Crafting a Social Media Risk Management Program

By: (CISA, CISSP, CRISC)

Publication: Nebraska Banker , March/April 2014

Nebraska Banker Magazine March April 2014 In December 2013, the FFIEC issued final guidance on Social Media entitled “Social Media: Consumer Compliance Risk Management Guidance.” The purpose of the guidance was to help financial institutions better understand the risks of social media and provide some expectations for managing those risks. The FFIEC points out that “the guidance does not impose any new requirements on financial institutions;” however, the guidance does provide considerations financial institutions may use in crafting a risk management program.

Under Section III, titled “Compliance Risk Management Expectations for Social Media,” of the final guidance, it states: “A financial institution should have a risk management program that allows it to identify, measure, monitor, and control the risks related to social media.” Section III goes on to define seven components that should be included in a bank’s social media risk management program. Let’s take a look at these components.

Governance

“A governance structure with clear roles and responsibilities whereby the board of directors or senior management direct how using social media contributes to the strategic goals of the institution (for example, through increasing brand awareness, product advertising, or researching new customer bases) and establish controls and ongoing assessment of risk in social media activities.”

As with any new product, service or technology, financial institutions must be diligent in the risk management process and intentional with its use. A comprehensive governance structure with clear goals, roles and responsibilities is the foundation for a strong risk management program.

Policies and Procedures

“Policies and procedures (either stand-alone or incorporated into other policies and procedures) regarding the use and monitoring of social media and compliance with all applicable consumer protection laws and regulations, and incorporation of guidance as appropriate. Further, policies and procedures should incorporate methodologies to address risks from online postings, edits, replies, and retention.”

It is clear that financial institutions must have policies and procedures in place related to social media.
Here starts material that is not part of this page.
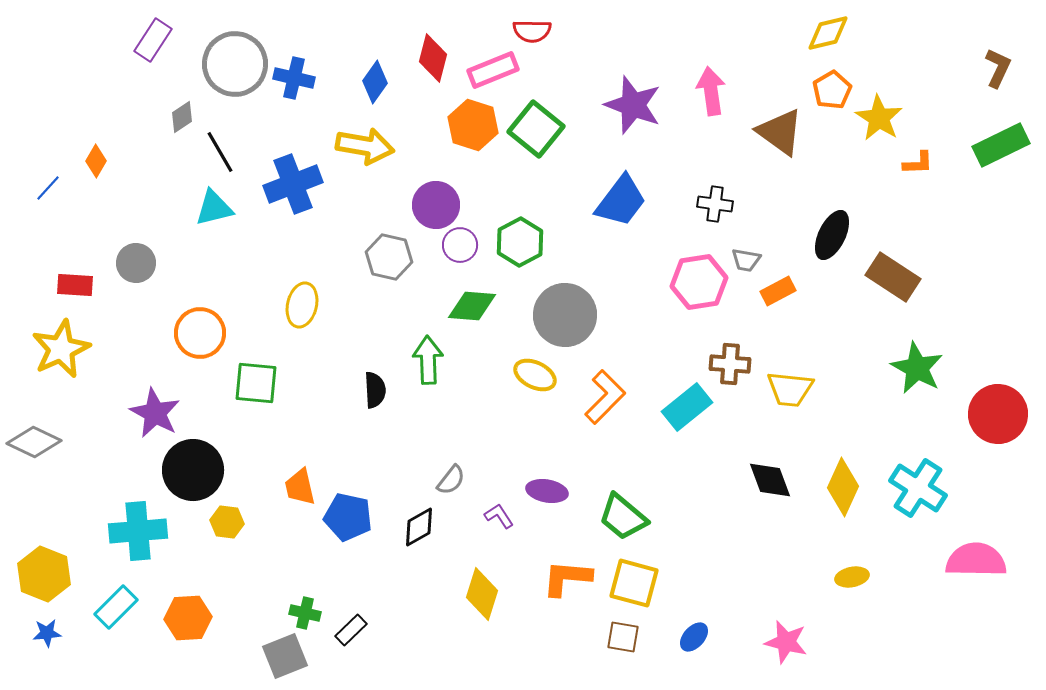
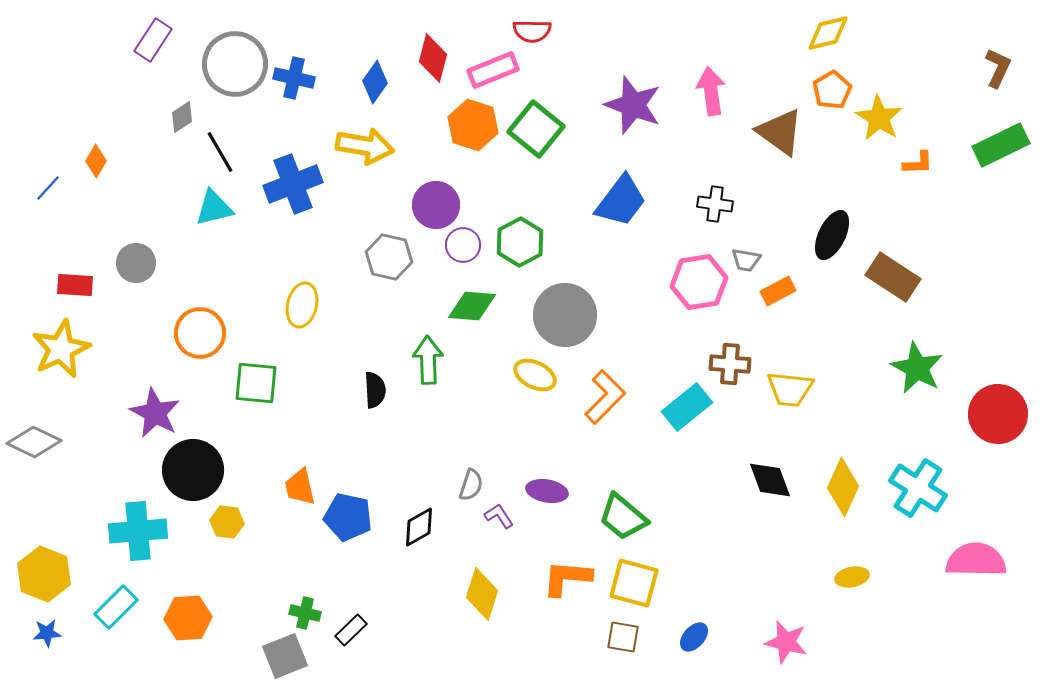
purple circle at (460, 245): moved 3 px right
gray semicircle at (451, 480): moved 20 px right, 5 px down; rotated 20 degrees counterclockwise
Throughout the guidance, the FFIEC has provided considerations institutions may find useful in crafting and evaluating these policies and procedures.

Third-Party Management

“A risk management process for selecting and managing third-party relationships in connection with social media.”

In an interagency teleconference call on December 19, 2013 regarding the new Social Media: Consumer Compliance Risk Management Guidance, representatives on the call confirmed social media sites (like Facebook) used by financial institutions require a risk management process for selecting and managing them.

Employee Training

“An employee training program that incorporates the institution's policies and procedures for official, work-related use of social media, and potentially for other uses of social media, including defining impermissible activities.”

Employees must receive training and guidance regarding the proper use of social media, particularly when employees communicate officially on behalf of the financial institution.

Monitoring

“An oversight process for monitoring information posted to proprietary social media sites administered by the financial institution or a contracted third party.”

The final guidance requires financial institutions to monitor communications on sites maintained by or on behalf of the institutions. In addition, monitoring must also include any sites presenting a risk to the bank as identified in the risk assessment process.

Audit and Compliance

“Audit and compliance functions to ensure ongoing compliance with internal policies and all applicable laws and regulations, and incorporation of guidance as appropriate.”

In Section IV, Risk Areas, the guidance examines many different laws and regulations that may apply to the use of social media. While this information can be very helpful from an audit and compliance standpoint, it is not intended to be an exhaustive list.

Reporting

“Parameters for providing appropriate reporting to the financial institution's board of directors or senior management that enable periodic evaluation of the effectiveness of the social media program and whether the program is achieving its stated objectives.”

Good reporting is essential to effective governance. Reports must be developed and delivered in a manner to ensure the goals and objectives are being met and risk is being identified and addressed.

Conclusion

Financial institutions should have a social media risk management program designed specifically for their institution, taking into account size, complexity, social media activities, and third party relationships. The risk management program should be designed with participation from all applicable areas, such as compliance, technology, information security, legal, human resources, and marketing.